Much of that federal money has now been exhausted, not only in South Dakota but around the country. And efforts to craft a comprehensive new aid package in Congress have stalled.

Since the supplemental $600 in weekly unemployment benefits expired at the end of July, government payouts have dropped by about $15 billion per week.

“That’s pretty substantial,” said Ernie Tedeschi, policy economist at Evercore ISI. “That’s equivalent to about 4% of the American economy.”

Ordinary state unemployment benefits cover 30% to 50% of a worker’s lost pay, on average, so jobless Americans have seen a significant drop in their spending power.

“They woke up on Aug. 1 facing a 50 to 75% pay cut from what they had been making the day before,” Tedeschi said. “They’re going to have to make some pretty devastating cuts.”

The $300 weekly replacement proposed by the president would be better than nothing. “But it’s a clunky, untested, logistically and legally challenging way of putting a Band-Aid on the problem,” Tedeschi said.

Even if all states accepted the offer, the FEMA money identified by the president would cover only about five weeks of benefits.

Unless Congress agrees to a more sustainable increase in jobless benefits, Tedeschi warned that retail sales and job growth are likely to suffer.

Walmart said Tuesday that government relief payments provided a significant boost for the retail giant’s sales during the last three months. As stimulus money dried up in late July, however, sales cooled.
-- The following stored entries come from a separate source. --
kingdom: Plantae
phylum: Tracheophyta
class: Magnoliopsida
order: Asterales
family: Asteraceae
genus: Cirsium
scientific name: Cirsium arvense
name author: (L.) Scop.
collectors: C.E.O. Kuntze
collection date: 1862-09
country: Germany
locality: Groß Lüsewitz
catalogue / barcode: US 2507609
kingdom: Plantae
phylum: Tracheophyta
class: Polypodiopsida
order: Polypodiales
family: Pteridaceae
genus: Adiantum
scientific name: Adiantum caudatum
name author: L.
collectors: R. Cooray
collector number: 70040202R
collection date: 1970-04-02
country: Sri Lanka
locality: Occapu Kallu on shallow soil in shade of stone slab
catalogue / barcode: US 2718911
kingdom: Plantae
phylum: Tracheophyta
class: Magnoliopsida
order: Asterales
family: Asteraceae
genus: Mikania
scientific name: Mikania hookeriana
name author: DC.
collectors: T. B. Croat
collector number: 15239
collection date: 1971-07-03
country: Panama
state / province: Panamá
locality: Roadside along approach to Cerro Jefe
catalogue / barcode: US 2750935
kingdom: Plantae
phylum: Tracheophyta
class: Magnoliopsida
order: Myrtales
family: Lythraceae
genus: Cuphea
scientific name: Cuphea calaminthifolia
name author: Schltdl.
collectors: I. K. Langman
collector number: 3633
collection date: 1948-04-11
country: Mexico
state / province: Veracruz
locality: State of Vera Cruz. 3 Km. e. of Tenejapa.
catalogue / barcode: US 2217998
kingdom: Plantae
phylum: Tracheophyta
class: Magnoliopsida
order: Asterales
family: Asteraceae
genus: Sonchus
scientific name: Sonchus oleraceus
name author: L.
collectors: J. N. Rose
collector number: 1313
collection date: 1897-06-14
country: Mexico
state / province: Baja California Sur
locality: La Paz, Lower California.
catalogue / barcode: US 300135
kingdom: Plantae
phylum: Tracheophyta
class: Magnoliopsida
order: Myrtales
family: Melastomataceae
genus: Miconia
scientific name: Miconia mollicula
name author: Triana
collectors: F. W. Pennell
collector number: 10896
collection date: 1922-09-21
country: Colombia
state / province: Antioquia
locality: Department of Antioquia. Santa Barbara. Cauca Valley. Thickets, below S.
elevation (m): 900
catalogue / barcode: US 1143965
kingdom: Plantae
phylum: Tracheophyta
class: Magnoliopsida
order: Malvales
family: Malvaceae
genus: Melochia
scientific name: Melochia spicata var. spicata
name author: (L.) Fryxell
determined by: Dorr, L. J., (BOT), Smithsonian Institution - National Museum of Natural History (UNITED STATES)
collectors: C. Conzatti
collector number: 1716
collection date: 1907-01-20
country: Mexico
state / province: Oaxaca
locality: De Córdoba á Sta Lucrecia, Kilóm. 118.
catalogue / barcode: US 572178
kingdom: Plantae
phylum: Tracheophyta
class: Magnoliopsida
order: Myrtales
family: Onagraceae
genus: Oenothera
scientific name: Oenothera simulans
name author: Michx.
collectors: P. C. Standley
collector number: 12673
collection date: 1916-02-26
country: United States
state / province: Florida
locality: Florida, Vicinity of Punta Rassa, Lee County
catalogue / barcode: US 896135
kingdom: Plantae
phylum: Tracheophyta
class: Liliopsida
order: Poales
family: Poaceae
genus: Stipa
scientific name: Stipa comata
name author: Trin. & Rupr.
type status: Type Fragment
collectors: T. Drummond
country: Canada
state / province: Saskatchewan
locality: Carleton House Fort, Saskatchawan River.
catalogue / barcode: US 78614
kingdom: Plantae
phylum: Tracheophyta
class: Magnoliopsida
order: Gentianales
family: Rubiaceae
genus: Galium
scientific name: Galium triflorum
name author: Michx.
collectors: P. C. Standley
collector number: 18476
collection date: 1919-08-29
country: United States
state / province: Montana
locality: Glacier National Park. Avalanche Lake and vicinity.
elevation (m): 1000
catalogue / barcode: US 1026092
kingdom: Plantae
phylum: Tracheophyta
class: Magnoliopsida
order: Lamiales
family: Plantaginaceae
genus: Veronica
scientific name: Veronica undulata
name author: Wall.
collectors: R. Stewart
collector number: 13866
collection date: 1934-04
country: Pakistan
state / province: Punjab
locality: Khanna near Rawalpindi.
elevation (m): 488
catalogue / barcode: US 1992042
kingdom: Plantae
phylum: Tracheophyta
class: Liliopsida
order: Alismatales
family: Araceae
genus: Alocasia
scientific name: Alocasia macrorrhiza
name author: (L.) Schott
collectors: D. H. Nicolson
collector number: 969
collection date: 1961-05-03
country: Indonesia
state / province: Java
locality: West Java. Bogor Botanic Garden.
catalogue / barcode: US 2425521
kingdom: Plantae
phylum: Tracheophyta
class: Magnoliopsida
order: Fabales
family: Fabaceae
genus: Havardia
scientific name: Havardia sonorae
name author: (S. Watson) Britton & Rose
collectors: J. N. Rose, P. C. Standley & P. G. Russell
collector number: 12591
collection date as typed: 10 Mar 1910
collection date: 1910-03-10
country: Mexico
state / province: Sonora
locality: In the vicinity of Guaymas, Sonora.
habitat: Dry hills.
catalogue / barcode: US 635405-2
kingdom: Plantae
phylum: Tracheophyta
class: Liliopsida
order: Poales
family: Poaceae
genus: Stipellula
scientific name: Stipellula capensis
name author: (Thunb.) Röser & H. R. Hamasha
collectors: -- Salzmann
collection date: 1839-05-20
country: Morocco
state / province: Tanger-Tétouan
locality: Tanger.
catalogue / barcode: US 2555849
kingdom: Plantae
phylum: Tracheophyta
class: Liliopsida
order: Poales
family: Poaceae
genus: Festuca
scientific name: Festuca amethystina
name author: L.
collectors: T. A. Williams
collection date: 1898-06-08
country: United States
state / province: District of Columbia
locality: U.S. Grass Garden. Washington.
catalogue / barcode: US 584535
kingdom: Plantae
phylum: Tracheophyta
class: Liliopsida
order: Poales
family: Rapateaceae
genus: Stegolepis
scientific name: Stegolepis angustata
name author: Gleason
“There’s a lot of uncertainty right now and so much variance in how customers are feeling about their situation,” CEO Doug McMillon said in a conference call. “This economy and this country are driven so much by small and medium-sized businesses that we want to see something happen there that will help support those folks.”

As policymakers in Washington argue over a new round of spending, 800 to 1,000 South Dakota families keep showing up each Tuesday and Thursday at the food pantry in Sioux Falls.

“We’re in it for the long haul,” Stensaas said. “Food is such a basic need. No one should have to go without.”